His lieutenants are not walking away empty-handed either. J.B. Perrette, chief executive and president of global streaming and games, is in line for $142 million, comprising $18.2 million in cash severance and $123.9 million in equity. Bruce Campbell, chief revenue and strategy officer, will receive an estimated $121.5 million, including $18.8 million in severance and $102.7 million in equity. Chief financial officer Gunnar Wiedenfels is set for $120 million, made up of $6.6 million in cash severance and $113.1 million in equity. Gerhard Zeiler, president of international, will get $82.6 million, including $11.9 million in severance and $70.7 million in equity.
The deal itself, clinched in February after Netflix declined to raise its bid for Warner Bros., still needs regulatory clearance from the Justice Department and European authorities. Several state attorneys general are also weighing legal action to block it.
Senator Elizabeth Warren, Democrat of Massachusetts, was unsparing. “The Paramount-Warner Bros. merger isn’t a done deal,” she said after the shareholder vote. “State attorneys general across the country are stepping up to stop this antitrust disaster. We need to keep up this fight.”
If it does go through, the combined entity would be a formidable beast, bringing together Paramount Skydance’s stable — CBS, CBS News, Paramount Pictures, Paramount+, BET, MTV and Nickelodeon — with WBD’s portfolio of HBO, Max, Warner Bros. film and TV studios, DC, CNN, TBS, TNT, HGTV and Discovery+. Paramount has said it expects $6 billion in cost savings from the merger, which is Wall Street shorthand for mass layoffs on a significant scale.

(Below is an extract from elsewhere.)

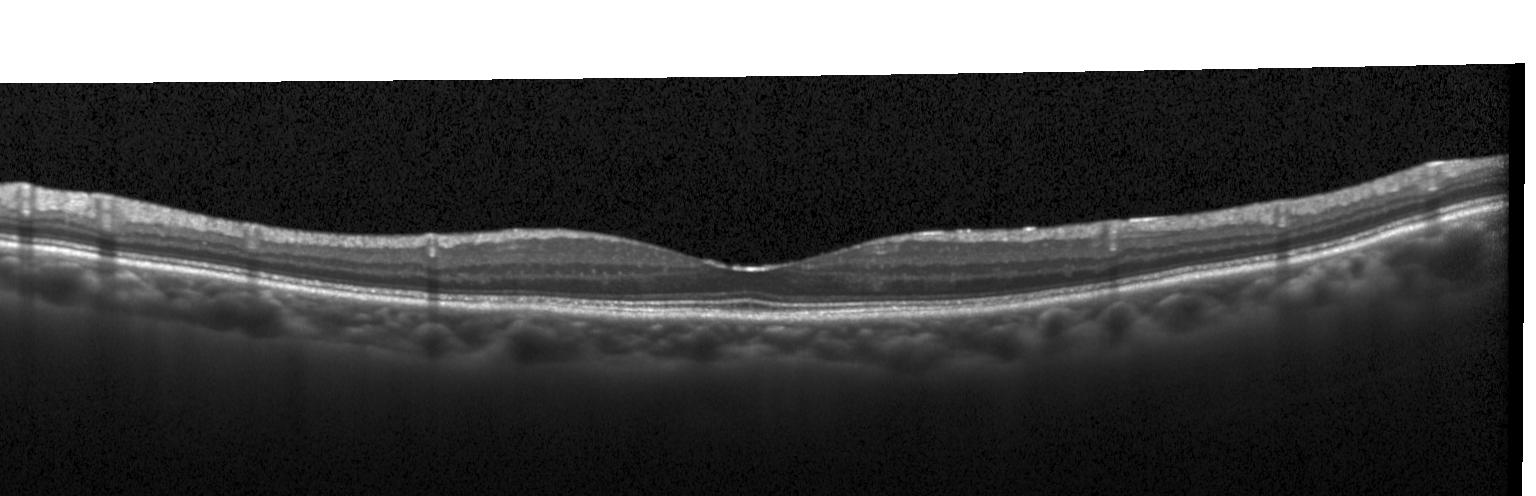
OCT line scan
OCT finding: neither CNV, DME, nor drusen.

The ten-minute meeting was presided over by chairman Samuel Di Piazza Jr., with Zaslav, Campbell, Wiedenfels and chief communications officer Robert Gibbs in virtual attendance. Di Piazza was bullish. “We appreciate the support and confidence our stockholders have placed in us to unlock the full value of our world-class entertainment portfolio,” he said. “With Paramount, we look forward to creating an exceptional combined company that will expand consumer choice and benefit the global creative talent community.”
Zaslav echoed the sentiment. “Over the past four years, our teams have transformed Warner Bros. Discovery and returned the company to industry leadership,” he said. “Today’s stockholder approval is another key milestone toward completing this historic transaction that will deliver exceptional value to our stockholders.”
Paramount Skydance struck a similar note. “Shareholder approval marks another important milestone towards completing our acquisition of Warner Bros. Discovery,” it said in a statement, adding that it looked forward to “closing the transaction in the coming months.”
The shareholders have spoken on the merger. On the pay, they were ignored before the vote was even counted.